Published: 18-05-2009 09:00 | Updated: 17-04-2015 14:37

KI's president awarded prestigious distinction

Karolinska Institutet accounts for almost half of the academic medical research conducted in Sweden, and contributes regularly to new discoveries that save lives and alleviate suffering. Today, the university's president, Harriet Wallberg-Henriksson, is to receive an honorary distinction for eminent women in science by Exploratorium, the renowned American science museum.

Every year, a committee at the Exploratorium Museum of Science and Human Perception in San Francisco selects outstanding women from diverse fields, who are then honoured for their exceptional impact in science and their ability to inspire others. Apart from the Karolinska Institutet president, this year's list of recipients include Google's deputy CEO Marissa Mayer and particle physicist Helen Quinn of the SLAC national accelerator laboratory in the US.

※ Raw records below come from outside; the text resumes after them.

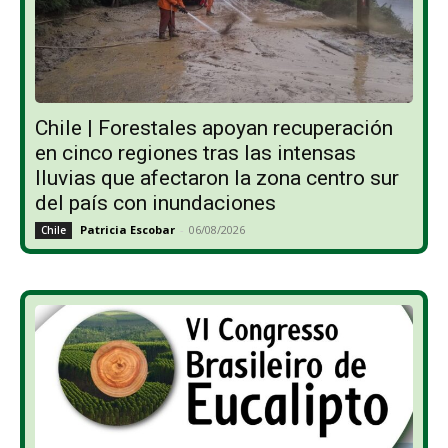
Chile | Forestales apoyan recuperación
en cinco regiones tras las intensas
lluvias que afectaron la zona centro sur
del país con inundaciones
Patricia Escobar
-
06/08/2026
Chile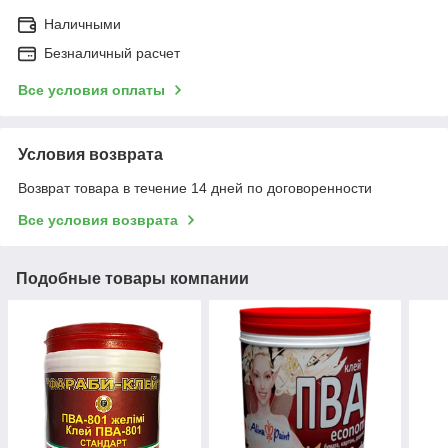
Наличными
Безналичный расчет
Все условия оплаты
Условия возврата
Возврат товара в течение 14 дней по договоренности
Все условия возврата
Подобные товары компании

"Karolinska Institutet's international commitment has been strengthened and intensified over the past few years, and this, I think, is one of the reasons that they've chosen to include me amongst these eminent women, says Harriet Wallberg-Henriksson. "If we're to have real successes improving human health, research must be conducted with cross-border cooperation."

A professor of physiology

Harriet Wallberg-Henriksson is a professor of physiology, and was appointed president of Karolinska Institutet in 2004 –the first woman ever to lead Sweden's only medical university. Throughout her term of office, she has represented Swedish research in a wide range of significant contexts, including as a member of the Swedish Government's Globalisation Council and the EU's Expert Group for competitive research environments.

"I feel very honoured to receive this distinction," she says. "What I find particularly gratifying is, perhaps, that my work inspires other women in research. But I'd also like to see this is as recognition of everything that Karolinska Institutet's scientists and employees have achieved in terms of improving human health around the world."

Harriet Wallberg-Henriksson is to receive the distinction today, 18 May, in San Francisco.